> **EXTRAIT**:
Nous pensons que, même si l’opinion publique est forte, cette idée est une fausse bonne idée. En effet, si les députés ont supprimé la référence à la contraception, cette évolution n’est pas de nature à lever les doutes, déjà émis par le Sénat, sur la pertinence de la constitutionnalisation du droit à l’IVG.
Le 19 octobre dernier, notre assemblée a rejeté une proposition de loi similaire présentée par le groupe Écologiste - Solidarité et Territoires. La majorité sénatoriale avait déjà jugé que la protection juridique du droit à l’IVG était très solide.
Comme vous le savez, l’IVG est inscrite à l’article L. 2212-1 du code de la santé publique, selon lequel « la femme enceinte qui ne veut pas poursuivre une grossesse peut demander à un médecin ou à une sage-femme l’interruption de sa grossesse […] ».
La liberté de la femme d’avorter est, aujourd’hui, pleinement protégée par la loi du 17 janvier 1975 portée par Simone Veil, loi qui fait désormais partie intégrante de notre patrimoine juridique, et à laquelle le Sénat s’est toujours montré fortement attaché.
L’accès à l’IVG n’a jamais cessé d’être conforté par le législateur : allongements successifs des délais, élargissement des praticiens pratiquant des IVG, amélioration de la prise en charge financière, suppression du critère de « situation de détresse » ou encore du délai de réflexion préalable.
Certes, le Conseil constitutionnel n’a jamais consacré de droit constitutionnel à l’avortement, mais il l’a toujours jugé conforme à la Constitution, les quatre fois où il s’est prononcé sur le sujet : en 1975, en 2001, en 2014 et en 2016.

> **DONNÉES**:
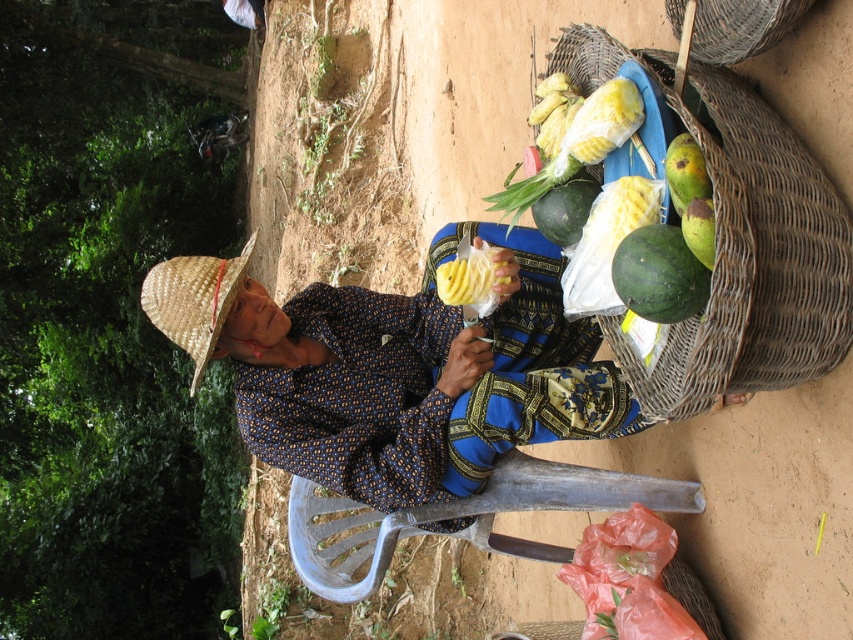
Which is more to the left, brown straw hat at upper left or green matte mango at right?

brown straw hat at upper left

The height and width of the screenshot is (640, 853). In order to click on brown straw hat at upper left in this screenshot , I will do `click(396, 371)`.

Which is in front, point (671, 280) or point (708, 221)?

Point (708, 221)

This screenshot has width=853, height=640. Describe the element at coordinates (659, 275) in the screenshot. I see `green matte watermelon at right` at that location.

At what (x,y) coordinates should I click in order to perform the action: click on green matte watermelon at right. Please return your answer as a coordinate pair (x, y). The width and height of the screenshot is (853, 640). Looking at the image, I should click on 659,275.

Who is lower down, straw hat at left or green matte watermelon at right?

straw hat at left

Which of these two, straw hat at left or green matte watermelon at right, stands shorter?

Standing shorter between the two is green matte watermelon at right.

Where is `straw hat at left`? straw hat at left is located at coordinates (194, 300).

--

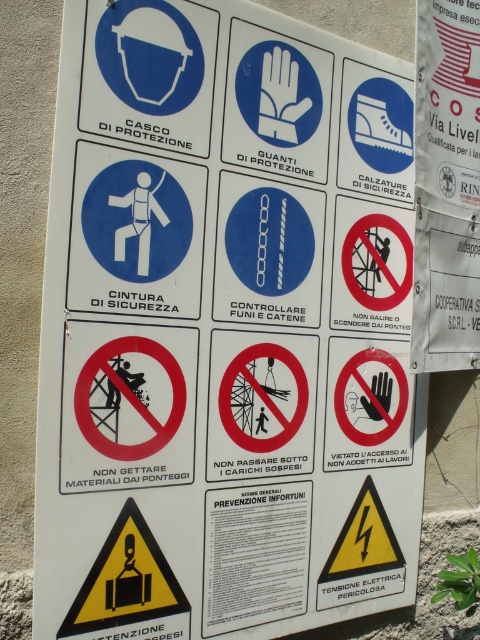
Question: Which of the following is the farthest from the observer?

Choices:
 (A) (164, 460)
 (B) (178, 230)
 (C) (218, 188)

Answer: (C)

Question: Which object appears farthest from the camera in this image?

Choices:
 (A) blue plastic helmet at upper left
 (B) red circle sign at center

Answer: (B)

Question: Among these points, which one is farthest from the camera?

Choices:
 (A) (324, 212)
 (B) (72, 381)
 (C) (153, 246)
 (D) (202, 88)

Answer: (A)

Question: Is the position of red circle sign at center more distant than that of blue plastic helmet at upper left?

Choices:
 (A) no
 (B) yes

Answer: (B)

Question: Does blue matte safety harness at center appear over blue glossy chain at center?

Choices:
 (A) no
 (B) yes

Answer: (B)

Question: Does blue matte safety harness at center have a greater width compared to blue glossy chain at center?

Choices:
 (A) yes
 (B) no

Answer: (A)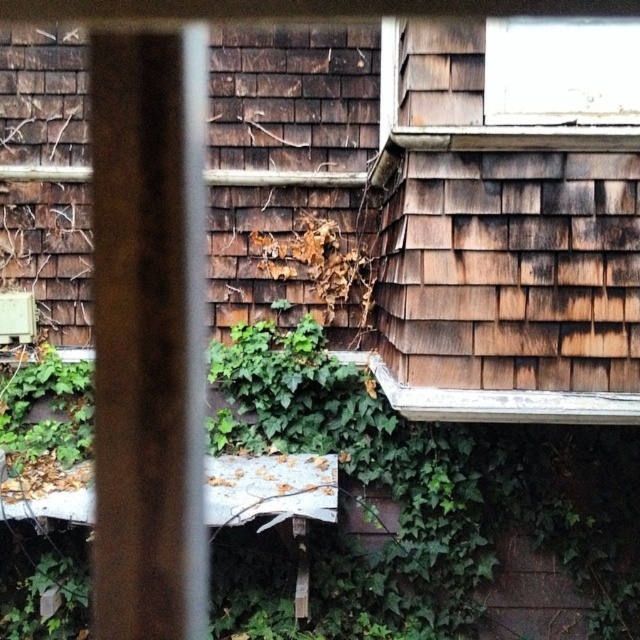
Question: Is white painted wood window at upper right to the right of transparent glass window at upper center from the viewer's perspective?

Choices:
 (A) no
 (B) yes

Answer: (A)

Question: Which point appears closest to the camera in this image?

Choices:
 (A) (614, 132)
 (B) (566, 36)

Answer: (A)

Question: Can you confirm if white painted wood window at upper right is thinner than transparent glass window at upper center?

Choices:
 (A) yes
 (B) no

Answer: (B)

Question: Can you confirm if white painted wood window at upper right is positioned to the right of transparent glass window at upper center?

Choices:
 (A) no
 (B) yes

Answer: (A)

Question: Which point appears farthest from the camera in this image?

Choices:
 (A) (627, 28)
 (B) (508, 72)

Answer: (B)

> **CONSIGNES**:
a) Recopiez l'extrait sur l'IVG de « La liberté de » à « de réflexion préalable. ».
b) D'après l'extrait sur l'IVG, en quelles années le Conseil constitutionnel s'est-il prononcé sur l'avortement ?
c) Donnez la suite de l'extrait sur l'IVG.
Les données n'ont aucun lien avec l'extrait sur l'IVG.

> **CORRIGÉ**:
a)
La liberté de la femme d’avorter est, aujourd’hui, pleinement protégée par la loi du 17 janvier 1975 portée par Simone Veil, loi qui fait désormais partie intégrante de notre patrimoine juridique, et à laquelle le Sénat s’est toujours montré fortement attaché.
L’accès à l’IVG n’a jamais cessé d’être conforté par le législateur : allongements successifs des délais, élargissement des praticiens pratiquant des IVG, amélioration de la prise en charge financière, suppression du critère de « situation de détresse » ou encore du délai de réflexion préalable.

b) En 1975, en 2001, en 2014 et en 2016.

c)
Le Conseil constitutionnel, peu importe le contexte ou l’époque, n’a donc jamais remis en question ce droit fondamental des femmes.
Depuis sa décision du 27 juin 2001, il rattache le droit à l’IVG au principe général de la liberté de la femme découlant de l’article II de la Déclaration des droits de l’homme et du citoyen de 1789, qu’il concilie avec le principe de sauvegarde de la dignité de la personne humaine contre toute forme de dégradation.
La jurisprudence établie du Conseil constitutionnel offre d’ores et déjà une protection forte de cette liberté de la femme.
Dès lors, existe-t-il un réel danger de remise en cause de l’IVG en France ? Aucun groupe politique n’a jamais indiqué vouloir remettre en cause ce principe : il n’est donc pas crédible de soutenir que ce droit est menacé en France, de la même manière qu’aux États-Unis ou dans d’autres pays de l’Union européenne.
À cet égard, la situation institutionnelle de la France n’est en rien comparable à celle des États-Unis. Dire le contraire, c’est méconnaître la réalité profonde de la décision de la Cour suprême du 24 juin 2022, Dobbs v. Jackson, qui a renvoyé aux États fédérés la compétence pour légiférer sur l’avortement.
En France, la situation est radicalement différente. Notre République est une et indivisible. Le législateur national dispose ainsi d’une plénitude de compétences et les lois sont les mêmes pour tous.
En définitive, le dispositif « anti-Trump » envisagé par cette proposition de révision constitutionnelle n’a pas lieu d’être en France.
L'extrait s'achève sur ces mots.